The submission highlights that the government has not yet demonstrated the need for such a scheme – a vital first step if it is to meet the requirements of necessity and proportionality. If such a need can be demonstrated – a point that remains open to question – it must then be ensured that data processing does not go beyond the minimum necessary.
However, the affirmative resolution procedure outlined in Article 60 would not allow for meaningful parliamentary scrutiny and debate of the substance and functioning of the ETA scheme, granting significant discretion to the Home Office – the same department that deployed an algorithm that discriminated on the basis of nationality to process visa applications, and that plans a significant increase in data-sharing between the bodies and agencies of the Home Office and other government departments.
The right to freedom from discrimination
Travel authorisation systems generally make use of profiling tools in order to inform decision-making about a person’s eligibility to enter the territory. As noted above, the Home Office has previously used racist, discriminatory algorithms for processing visa applications. The submission argues that the type of scheme being proposed provides ample scope for similar techniques to be applied, pointing again to the need for greater scrutiny both of the legislation establishing such a system, and – should it be approved – how it functions in practice.
Obligations to protect refugees and the prohibition on refoulement (the 1951 Refugee Convention)
The introduction of an ETA may create a barrier to those needing to flee countries owing to well-founded fear of being persecuted for reasons of race, religion, nationality, membership of a particular social group or political opinion. Denial of an ETA to an individual needing to flee a country would compel them to undertake a more dangerous route, for example, by using the services of people smugglers.

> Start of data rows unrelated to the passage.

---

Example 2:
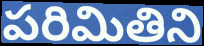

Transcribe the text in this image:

పరిమితిని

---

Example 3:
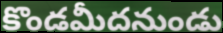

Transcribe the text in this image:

కొండమీదనుండు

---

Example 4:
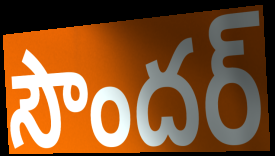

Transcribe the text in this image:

సౌందర్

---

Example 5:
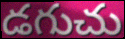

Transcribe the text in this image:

డగుచు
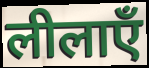
लीलाएँ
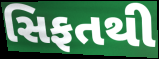
સિફતથી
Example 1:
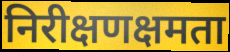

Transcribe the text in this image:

निरीक्षणक्षमता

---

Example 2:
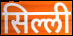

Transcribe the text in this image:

सिल्ली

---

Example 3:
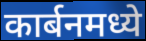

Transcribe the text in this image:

कार्बनमध्ये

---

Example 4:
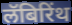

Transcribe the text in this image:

लॅबिरिंथ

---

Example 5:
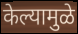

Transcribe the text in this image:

केल्यामुळे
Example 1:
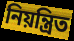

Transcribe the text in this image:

নিয়ন্ত্ৰিত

The data-sharing involved in the travel authorisation system may in itself put a person at risk. Many such schemes involve cross-checking applicants’ data with Interpol’s databases on travel documents, which have been misused by states seeking to persecute their citizens abroad.

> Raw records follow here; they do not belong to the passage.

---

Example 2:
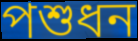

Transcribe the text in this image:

পশুধন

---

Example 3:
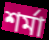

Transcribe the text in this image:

শৰ্মা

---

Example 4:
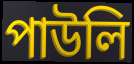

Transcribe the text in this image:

পাউলি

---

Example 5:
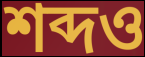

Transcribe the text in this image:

শব্দও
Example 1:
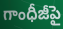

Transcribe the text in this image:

గాంధీజీపై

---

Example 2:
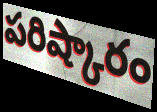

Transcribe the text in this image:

పరిష్కారం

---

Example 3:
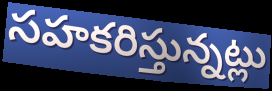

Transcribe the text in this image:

సహకరిస్తున్నట్లు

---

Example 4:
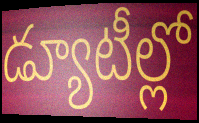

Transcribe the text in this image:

డ్యూటీల్లో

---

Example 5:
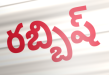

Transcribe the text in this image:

రబ్బిష్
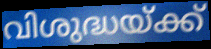
വിശുദ്ധയ്ക്ക്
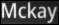
Mckay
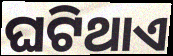
ଘଟିଥାଏ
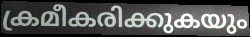
ക്രമീകരിക്കുകയും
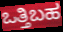
ಒತ್ತಿಬಹ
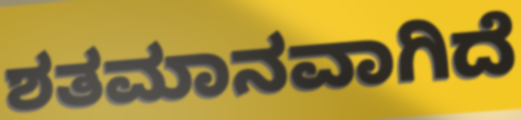
ಶತಮಾನವಾಗಿದೆ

The submission highlights that the Bill would create a situation in which decision making on arrivals to the UK will be made by the same body, the Home Office, as the one establishing safeguards on the processing of biometric and personal data. This does not provide sufficient independence and risks jeopardising rights to freedom from discrimination and to a private and family life, and is therefore not compliant Articles 8 and 14 of the ECHR.
The submission argues that the Home Office cannot and should not be trusted with the sensitive personal data of tens of millions of people who do not currently require any form of travel authorisation to travel to the UK. At a very minimum, MPs must demand proper legislative scrutiny over the proposed system in order to ensure that safeguards, checks and balances are properly accounted for in order to ensure that human rights are fully respected and that it is compliant with the ECHR.